Wrap these feelings up with a worldwide health crisis, an economic crisis, racial inequality, the divisiveness of discourse, the issue of policing, the environment, the rise of extreme nationalism and we can be made to feel more isolated and frustrated.
Is this what the Apostle Paul meant when he wrote that creation is groaning in labour pains? Is that what I am feeling? What I think many of you may be feeling; a groaning within ourselves? What is society, what is the world, what is the Church giving birth to? All we seem to know is that it is very painful.

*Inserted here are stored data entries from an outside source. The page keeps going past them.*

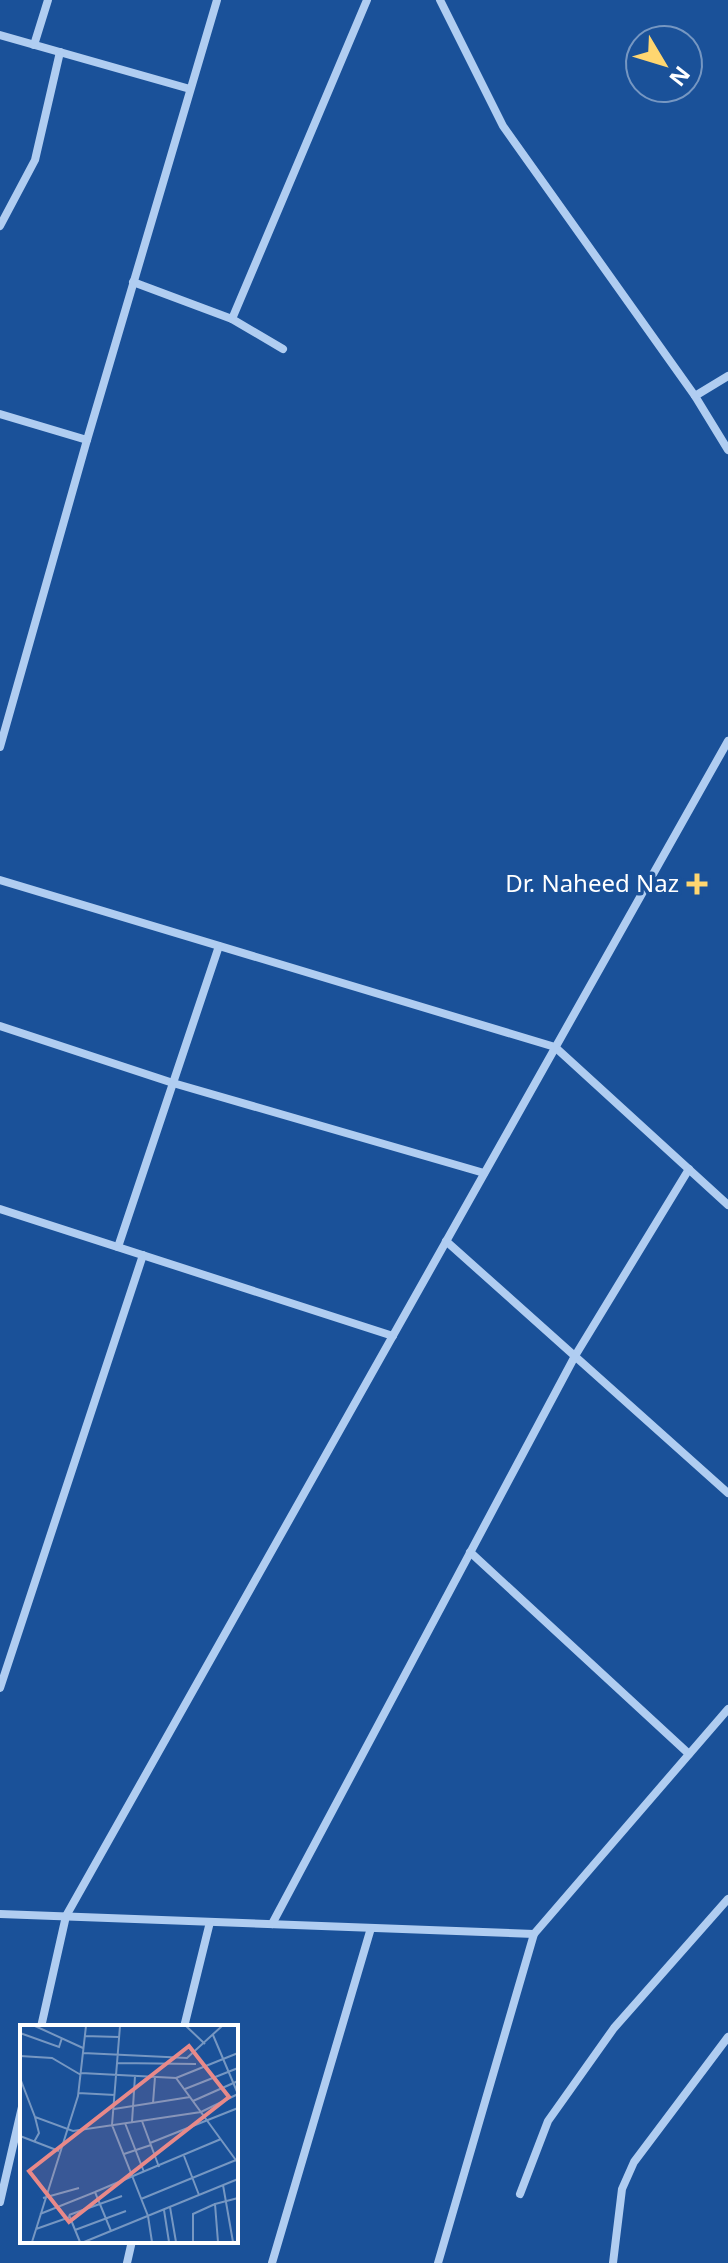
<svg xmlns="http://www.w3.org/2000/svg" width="728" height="2263" font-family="'Noto Sans',sans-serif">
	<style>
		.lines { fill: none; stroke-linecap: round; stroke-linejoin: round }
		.street { stroke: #b0cdf1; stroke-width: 8 }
		.poi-dot { fill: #ffd670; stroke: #1a5199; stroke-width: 3 }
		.labels { text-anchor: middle; stroke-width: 7; stroke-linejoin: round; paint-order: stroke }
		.poi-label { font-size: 24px; fill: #fff; stroke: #1a5199; text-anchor: end }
		.inset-road { fill: none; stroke: #7697c2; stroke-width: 2 }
		.view { fill: #e88989; fill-opacity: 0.15; stroke: #e88989; stroke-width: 4 }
		.inset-edge { fill: none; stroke: #fff; stroke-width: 4 }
	</style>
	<rect width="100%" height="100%" fill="#1a5199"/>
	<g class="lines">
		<g class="street">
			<path d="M440,0l63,126 192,270 33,54"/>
			<path d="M0,35l190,54"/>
			<path d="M34,45l14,-45"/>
			<path d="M0,226l35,-66 25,-108"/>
			<path d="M133,282l99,37 51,30"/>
			<path d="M232,319l135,-319"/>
			<path d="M695,396l33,-20"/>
			<path d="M0,414l87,26 130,-440"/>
			<path d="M0,747l87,-307"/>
			<path d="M0,880l555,167 173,158"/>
			<path d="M0,1026l173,57 311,90"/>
			<path d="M0,1209l393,127"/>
			<path d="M446,1241l282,252"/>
			<path d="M118,1247l101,-301"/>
			<path d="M470,1552l219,202"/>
			<path d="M0,1688l143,-433"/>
			<path d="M0,1914l534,20 194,-225"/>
			<path d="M272,1924l303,-568 114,-187"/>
			<path d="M41,2027l25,-111 662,-1175"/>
			<path d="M184,2027l26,-105"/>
			<path d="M520,2194l28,-73 66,-93 114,-129"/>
			<path d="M0,2202l22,-95"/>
			<path d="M127,2263l5,-22"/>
			<path d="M272,2263l99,-335"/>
			<path d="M438,2263l96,-329"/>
			<path d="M613,2263l9,-74 12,-27 94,-125"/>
		</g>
	</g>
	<path class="poi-dot" d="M693 872h8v8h8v8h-8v8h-8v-8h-8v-8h8z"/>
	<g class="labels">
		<g class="poi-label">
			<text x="679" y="892">Dr. Naheed Naz</text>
		</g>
	</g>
	<g transform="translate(20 2025)">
		<rect width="218" height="218" fill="#1a5199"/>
		<path class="inset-road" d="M15,1l48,22M100,1l-8,99 36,91 4,26M166,1l19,18M0,8l39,14 3,-9M193,10l25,59M64,11l35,1M63,28l104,5 35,-32M0,31l32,2 29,17M97,38l79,1M61,48l95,5 62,85M0,53l15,39 38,14 128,-19 37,-18M156,53l62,-25M165,64l53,-21M58,68l37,2M173,76l45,-20M133,78l2,-26M94,84l76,-12M122,96l17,46M112,97l3,-46M105,98l19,49M0,111l39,15M14,117l5,-9 -4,-16M130,118l88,-35M104,129l27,-9M164,131l15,39M203,160l10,57M75,167l126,-53M23,173l36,-10M121,174l95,-39M150,182l6,35M144,185l5,32M20,189l55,-22 16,39M49,190l53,-19M49,190l11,27M16,204l34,-12M55,205l51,-19M12,217l46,-146 8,-70M64,217l154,-63M173,217v-28l22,-10M198,217l-3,-38 23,-6"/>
		<path class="view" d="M169,21l40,51 -160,125 -40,-51z"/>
		<rect width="218" height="218" class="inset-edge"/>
	</g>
	<g transform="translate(664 64) rotate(128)"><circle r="38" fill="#1a5199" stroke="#7697c2" stroke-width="2"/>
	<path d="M0-6L14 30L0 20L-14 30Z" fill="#ffd670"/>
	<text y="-12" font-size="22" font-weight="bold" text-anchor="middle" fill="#ffffff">N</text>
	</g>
</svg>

Paul speaks about creation awaiting with eager expectation. I don’t feel eager expectation. Paul writes that creation would be set free from slavery to corruption. How resonant those words slavery and corruption ring in our ears at this time in our society. Is it the longing to be set free that I/we are feeling?

This longing; this ache is deep in our souls. It is more than that everything simply go back to normal. It must be more. I believe that it is a spiritual wound that is seeking healing within each of us, within our Church. It is the pain and labour of child birth. We need to recognize it is the deep longing of the soul…the soul is yearning, searching, reaching for Jesus and we may not recognize where or through whom he is present. Yet only in Jesus will we find not a safe harbour but the One who sits with us as the storm surges and tosses us around in the boat.
I expect I raise more questions than answer. I speak about my feelings in hope that they resonant with yours. And if so, maybe it comes down to knowing that though unmoored and drifting on the ocean of unknowing and being taken away by the currents of serious world transforming issues we are in the same boat and not alone.